- TO DO
Copy the records below word for word, from the line with "# Reading Seminar on Motivic Homotopy Theory" up to and including the line with "working with color.". Leave out the pictures.
◇ ◇ ◇ ◇
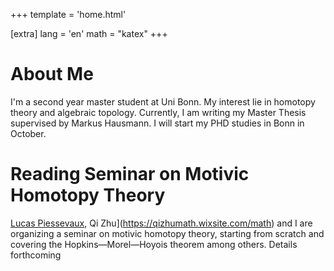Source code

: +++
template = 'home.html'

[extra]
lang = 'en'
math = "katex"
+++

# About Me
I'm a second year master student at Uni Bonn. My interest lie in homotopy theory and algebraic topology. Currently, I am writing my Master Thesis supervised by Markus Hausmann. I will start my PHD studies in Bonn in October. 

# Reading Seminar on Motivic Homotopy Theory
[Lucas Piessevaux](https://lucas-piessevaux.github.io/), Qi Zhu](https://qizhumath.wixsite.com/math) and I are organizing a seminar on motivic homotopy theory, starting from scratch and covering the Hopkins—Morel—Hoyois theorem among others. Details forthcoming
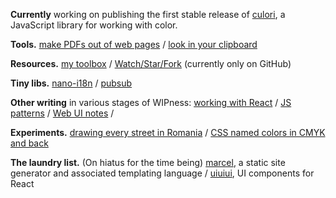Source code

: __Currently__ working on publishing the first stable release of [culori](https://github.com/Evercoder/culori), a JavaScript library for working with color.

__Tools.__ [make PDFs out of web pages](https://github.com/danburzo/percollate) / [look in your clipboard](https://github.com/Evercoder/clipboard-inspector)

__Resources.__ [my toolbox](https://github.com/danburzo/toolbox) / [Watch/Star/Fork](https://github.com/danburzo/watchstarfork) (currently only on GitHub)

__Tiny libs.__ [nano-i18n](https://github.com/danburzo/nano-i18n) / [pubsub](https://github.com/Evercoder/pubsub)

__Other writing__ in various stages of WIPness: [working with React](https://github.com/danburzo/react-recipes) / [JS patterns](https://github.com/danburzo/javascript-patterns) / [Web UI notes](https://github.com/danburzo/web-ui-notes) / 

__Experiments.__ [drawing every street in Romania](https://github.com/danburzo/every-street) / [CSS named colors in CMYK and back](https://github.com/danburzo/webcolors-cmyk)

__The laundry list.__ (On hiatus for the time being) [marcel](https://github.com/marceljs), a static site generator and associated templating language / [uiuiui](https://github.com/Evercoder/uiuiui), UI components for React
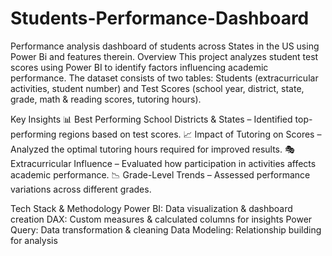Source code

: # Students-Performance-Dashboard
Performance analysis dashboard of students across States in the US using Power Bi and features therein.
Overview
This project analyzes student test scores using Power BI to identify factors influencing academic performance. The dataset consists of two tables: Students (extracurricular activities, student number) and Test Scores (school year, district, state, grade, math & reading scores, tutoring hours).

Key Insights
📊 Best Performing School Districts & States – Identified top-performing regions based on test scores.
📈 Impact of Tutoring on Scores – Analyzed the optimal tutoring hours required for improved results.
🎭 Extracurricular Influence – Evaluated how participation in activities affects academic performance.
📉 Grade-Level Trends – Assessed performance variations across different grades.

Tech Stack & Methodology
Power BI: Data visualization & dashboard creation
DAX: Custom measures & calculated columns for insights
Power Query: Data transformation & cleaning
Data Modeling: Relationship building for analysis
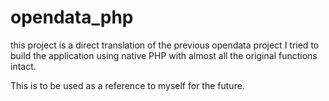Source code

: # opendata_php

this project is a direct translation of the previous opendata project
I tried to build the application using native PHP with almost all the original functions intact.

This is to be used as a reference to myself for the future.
◇ ◇ ◇ ◇
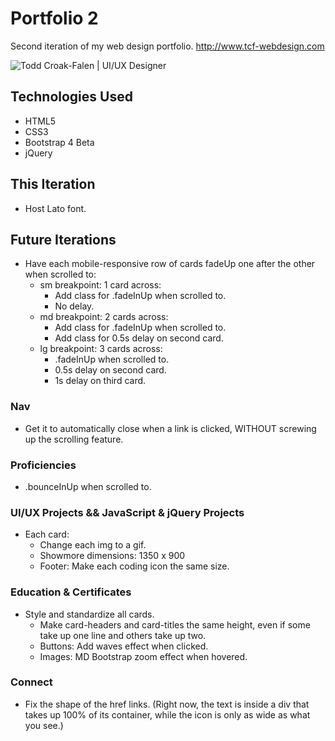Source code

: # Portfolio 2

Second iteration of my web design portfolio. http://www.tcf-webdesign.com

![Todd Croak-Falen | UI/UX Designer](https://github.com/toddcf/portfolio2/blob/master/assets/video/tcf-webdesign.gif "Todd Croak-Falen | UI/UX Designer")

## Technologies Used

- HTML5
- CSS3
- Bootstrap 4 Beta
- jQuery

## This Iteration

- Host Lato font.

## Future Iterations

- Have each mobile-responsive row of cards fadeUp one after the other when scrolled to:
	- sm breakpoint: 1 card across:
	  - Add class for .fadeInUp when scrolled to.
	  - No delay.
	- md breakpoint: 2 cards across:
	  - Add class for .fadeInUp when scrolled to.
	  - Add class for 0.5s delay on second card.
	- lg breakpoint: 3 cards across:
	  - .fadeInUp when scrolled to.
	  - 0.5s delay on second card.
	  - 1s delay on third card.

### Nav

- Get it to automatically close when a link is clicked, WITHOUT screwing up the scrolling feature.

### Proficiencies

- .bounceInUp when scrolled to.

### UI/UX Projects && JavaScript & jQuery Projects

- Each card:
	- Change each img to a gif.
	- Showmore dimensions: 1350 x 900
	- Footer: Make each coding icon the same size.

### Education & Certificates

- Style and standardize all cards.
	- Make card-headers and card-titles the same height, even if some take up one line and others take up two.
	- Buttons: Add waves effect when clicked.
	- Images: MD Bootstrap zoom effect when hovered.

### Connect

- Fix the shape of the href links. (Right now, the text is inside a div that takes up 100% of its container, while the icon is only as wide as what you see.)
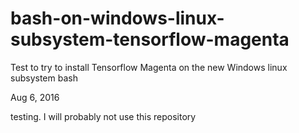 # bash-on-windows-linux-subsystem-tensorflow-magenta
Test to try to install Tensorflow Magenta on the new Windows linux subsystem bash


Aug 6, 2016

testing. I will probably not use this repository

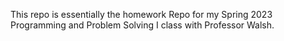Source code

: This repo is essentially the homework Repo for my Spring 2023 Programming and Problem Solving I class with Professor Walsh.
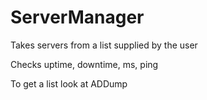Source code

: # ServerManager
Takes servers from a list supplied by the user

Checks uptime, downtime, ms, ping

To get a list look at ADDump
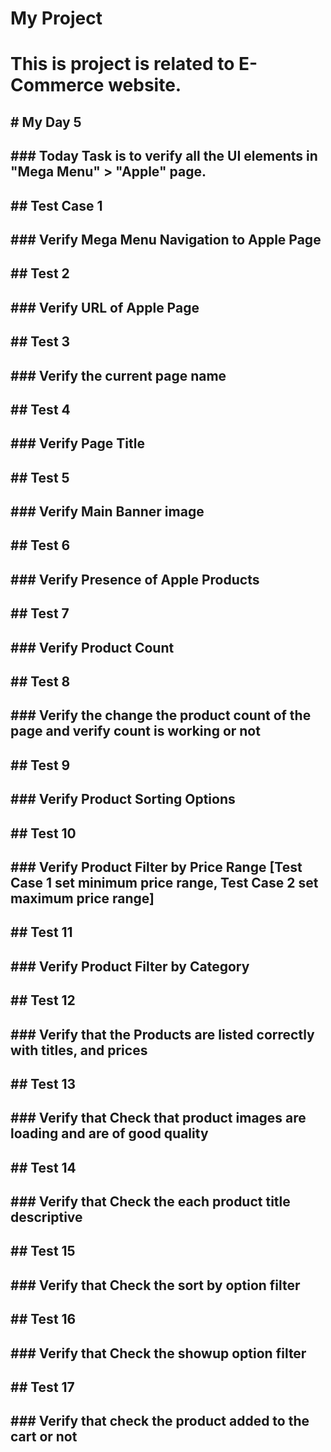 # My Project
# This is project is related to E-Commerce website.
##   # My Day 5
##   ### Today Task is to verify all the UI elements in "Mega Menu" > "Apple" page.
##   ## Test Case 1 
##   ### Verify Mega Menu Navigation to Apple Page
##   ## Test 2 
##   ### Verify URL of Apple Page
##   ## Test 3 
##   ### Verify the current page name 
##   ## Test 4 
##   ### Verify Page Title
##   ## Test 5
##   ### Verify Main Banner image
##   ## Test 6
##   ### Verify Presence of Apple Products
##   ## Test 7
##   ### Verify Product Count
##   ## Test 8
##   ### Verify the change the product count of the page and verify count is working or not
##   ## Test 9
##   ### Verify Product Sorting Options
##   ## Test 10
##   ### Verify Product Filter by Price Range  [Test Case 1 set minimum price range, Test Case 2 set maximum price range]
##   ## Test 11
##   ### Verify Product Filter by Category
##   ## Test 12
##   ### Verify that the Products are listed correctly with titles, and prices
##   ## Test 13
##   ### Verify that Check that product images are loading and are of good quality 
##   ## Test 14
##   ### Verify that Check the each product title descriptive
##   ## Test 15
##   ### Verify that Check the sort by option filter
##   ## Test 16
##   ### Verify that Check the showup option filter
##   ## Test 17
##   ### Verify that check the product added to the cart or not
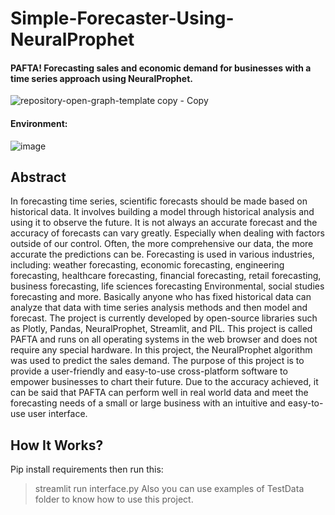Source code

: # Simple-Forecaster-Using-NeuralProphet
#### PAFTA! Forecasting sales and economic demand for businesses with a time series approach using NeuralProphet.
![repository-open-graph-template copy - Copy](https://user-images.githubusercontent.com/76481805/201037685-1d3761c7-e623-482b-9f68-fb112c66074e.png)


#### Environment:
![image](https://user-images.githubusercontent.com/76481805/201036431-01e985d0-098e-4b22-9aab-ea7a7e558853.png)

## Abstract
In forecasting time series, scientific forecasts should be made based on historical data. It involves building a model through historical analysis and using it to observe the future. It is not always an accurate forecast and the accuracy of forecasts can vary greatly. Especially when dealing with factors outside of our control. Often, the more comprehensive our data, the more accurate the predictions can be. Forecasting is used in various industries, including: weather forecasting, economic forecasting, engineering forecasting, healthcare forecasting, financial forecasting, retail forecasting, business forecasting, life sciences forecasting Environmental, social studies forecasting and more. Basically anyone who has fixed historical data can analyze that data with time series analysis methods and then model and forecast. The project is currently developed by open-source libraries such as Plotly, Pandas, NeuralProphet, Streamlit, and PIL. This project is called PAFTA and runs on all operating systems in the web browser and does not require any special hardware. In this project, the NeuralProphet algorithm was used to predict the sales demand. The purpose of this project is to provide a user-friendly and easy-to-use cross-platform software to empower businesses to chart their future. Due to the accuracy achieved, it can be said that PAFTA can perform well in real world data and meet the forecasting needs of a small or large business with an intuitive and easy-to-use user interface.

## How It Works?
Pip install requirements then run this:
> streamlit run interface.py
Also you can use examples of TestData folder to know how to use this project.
◇ ◇ ◇ ◇
- SOLVED EXERCISE
# Reading Seminar on Motivic Homotopy Theory
[Lucas Piessevaux](https://lucas-piessevaux.github.io/), Qi Zhu](https://qizhumath.wixsite.com/math) and I are organizing a seminar on motivic homotopy theory, starting from scratch and covering the Hopkins—Morel—Hoyois theorem among others. Details forthcoming
Source code

: __Currently__ working on publishing the first stable release of [culori](https://github.com/Evercoder/culori), a JavaScript library for working with color.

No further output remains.